Sim, estava. E, aliás, estou. É que o quarto goleiro, Brad Thiessen, reserva de Curry em Wilkes-Barre, estava, bem, em Wilkes-Barre. E o quinto goleiro, Alex Pechurski, que defende o Tri-City Americans, da WHL, joga em Kennewick, no estado de Washington, muito próximo a Vancouver. Ele assinou um contrato amador de emergência e foi escalado para a reserva de Curry, papel que deveria cumprir sem sair do banco. Pechurski nem tinha números ruins na WHL (4-1-1, com média de 1,84 gols sofridos 93,6% de defesas), mas, aos 19 anos, faltava-lhe a experiência, isso sem falar que ele chegou à América do Norte apenas no final de dezembro, vindo de sua Rússia natal, sequer fala inglês e tinha defendido os Americans na noite anterior. "Temos certeza de que ele consegue parar o disco se tiver de entrar", disse o técnico dos Pens, Dan Bylsma, antes da partida, mas pode ter certeza de que ele torcia para que o garoto não precisasse entrar.
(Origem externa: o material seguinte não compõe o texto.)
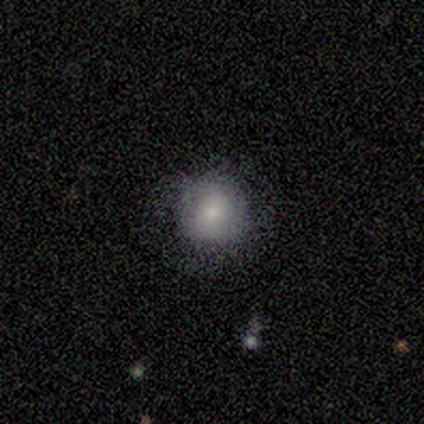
A smooth galaxy with no disk features (80%) that is round (100%). Merging: none (60%).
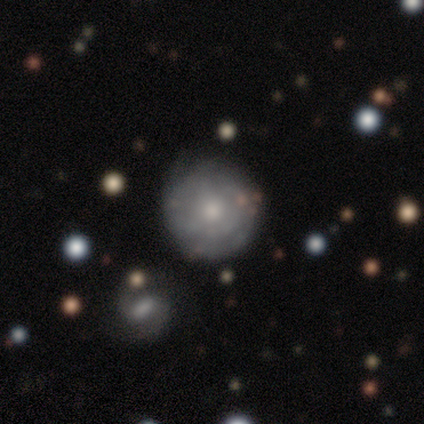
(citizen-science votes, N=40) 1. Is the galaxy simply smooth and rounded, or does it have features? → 55% featured or disk, 28% smooth, 18% star or artifact.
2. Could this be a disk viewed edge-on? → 95% no, 5% yes.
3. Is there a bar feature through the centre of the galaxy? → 76% no, 19% weak, 5% strong.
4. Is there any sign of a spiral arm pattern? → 67% yes, 33% no.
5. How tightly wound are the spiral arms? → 71% tight, 29% medium, 0% loose.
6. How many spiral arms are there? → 57% can't tell, 29% 2, 7% 1, 7% 3, 0% 4, 0% more than 4.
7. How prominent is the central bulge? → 57% moderate, 33% small, 5% large, 5% none, 0% dominant.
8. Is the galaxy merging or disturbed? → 76% none, 15% minor disturbance, 6% major disturbance, 3% merger.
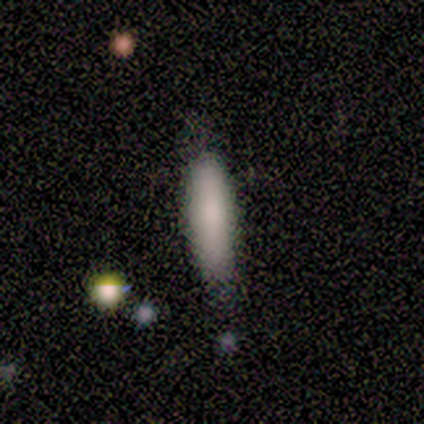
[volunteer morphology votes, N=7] smooth-or-featured: smooth: 86% | featured or disk: 14% | star or artifact: 0%
  how-rounded: in between: 50% | cigar-shaped: 33% | round: 17%
  merging: none: 86% | major disturbance: 14% | minor disturbance: 0% | merger: 0%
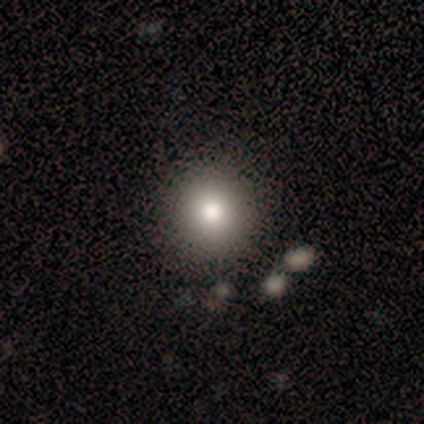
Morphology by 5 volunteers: Smooth or featured? smooth (40%, tied with star or artifact)
How rounded? round (100%)
Merging? none (100%)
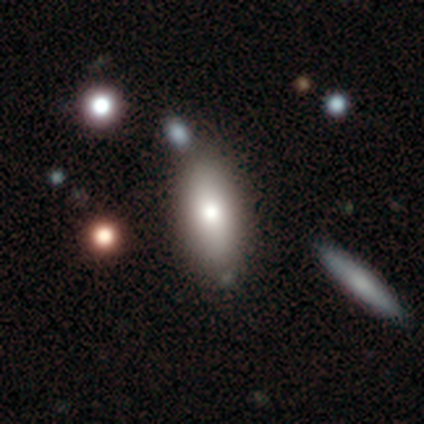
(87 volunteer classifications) smooth 77%, featured or disk 17%, star or artifact 6%. Down the decision tree: how rounded — in between (79%); merging — none (79%).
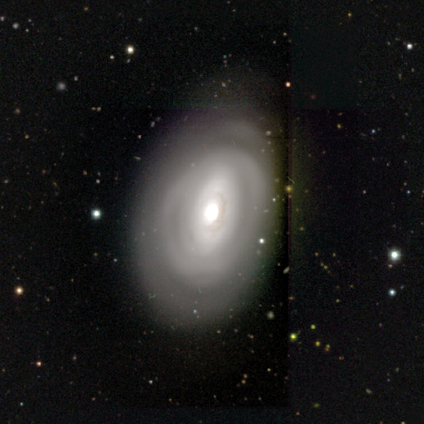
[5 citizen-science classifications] Morphology: type=featured or disk (60%); edge-on=no (100%); bar=no (100%); spiral arms=no (67%); bulge=dominant (33%, tied with large and none); merging=none (80%).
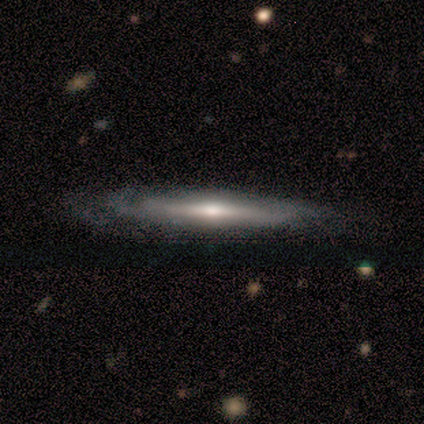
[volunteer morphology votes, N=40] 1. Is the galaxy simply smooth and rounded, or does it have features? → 68% featured or disk, 28% smooth, 5% star or artifact.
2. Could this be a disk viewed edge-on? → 81% yes, 19% no.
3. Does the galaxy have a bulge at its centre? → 77% rounded, 18% none, 5% boxy.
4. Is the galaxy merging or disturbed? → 53% none, 29% minor disturbance, 5% major disturbance, 0% merger.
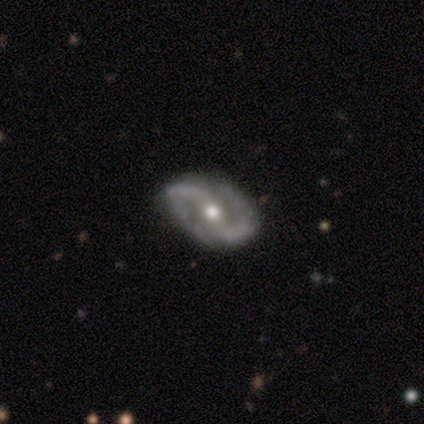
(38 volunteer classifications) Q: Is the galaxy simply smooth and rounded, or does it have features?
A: featured or disk — 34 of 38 (89%).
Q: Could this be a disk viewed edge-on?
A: no — 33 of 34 (97%).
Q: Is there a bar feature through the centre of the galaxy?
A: strong — 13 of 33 (39%).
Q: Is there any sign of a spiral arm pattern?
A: yes — 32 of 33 (97%).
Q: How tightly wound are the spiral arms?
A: medium — 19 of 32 (59%).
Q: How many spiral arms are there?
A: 2 — 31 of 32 (97%).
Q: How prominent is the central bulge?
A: moderate — 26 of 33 (79%).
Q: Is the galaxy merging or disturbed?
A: none — 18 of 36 (50%).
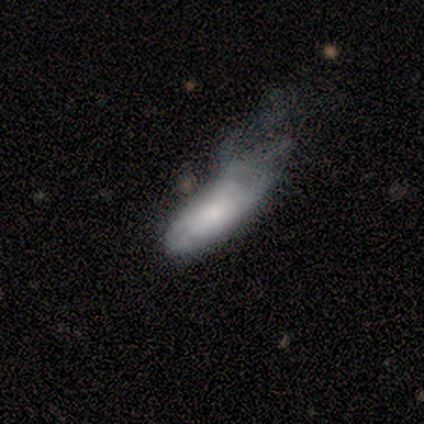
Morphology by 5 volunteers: Q: Smooth or featured?
A: smooth (100%)
Q: How rounded?
A: cigar-shaped (60%); runner-up: in between (40%)
Q: Merging?
A: major disturbance (60%); runner-up: none (20%)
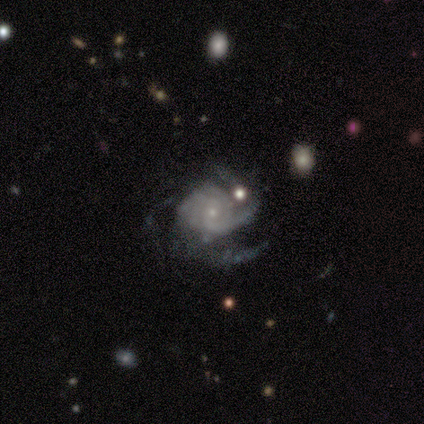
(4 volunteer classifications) This appears to be a featured or disk galaxy (100%) with no bar (100%), tight (100%) spiral arms (100%) and a small central bulge (50%). Merging: none (50%).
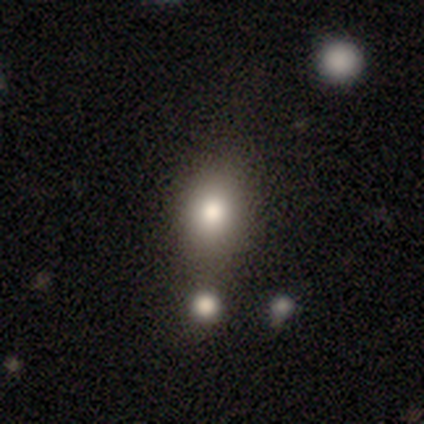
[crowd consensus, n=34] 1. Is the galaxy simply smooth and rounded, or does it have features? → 76% smooth, 18% star or artifact, 6% featured or disk.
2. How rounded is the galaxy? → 54% round, 46% in between, 0% cigar-shaped.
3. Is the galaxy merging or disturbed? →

Só que ele precisou. A experiência continua faltando, mas um gostinho ele já teve, às custas da péssima atuação de Curry. O titular dos Baby Pens sofreu cinco gols em apenas catorze chutes, incluindo três gols nos primeiros quatro minutos do segundo período, a bem da verdade números bastante prejudicados pela também péssima atuação do corpo defensivo à sua frente. Sem ter nem suas próprias proteções — teve de pegar emprestadas as de Fleury, pois as suas da WHL estavam além do tamanho máximo estipulado pela NHL —, Pechurski entrou na fogueira. Àquela altura, os Penguins perdiam por 5-1 e não tinham mais esperanças (não esperanças realistas, pelo menos) de sequer empatar o jogo, mas não seria difícil imaginar que a porteira continuaria aberta e uma goleada histórica estaria a caminho.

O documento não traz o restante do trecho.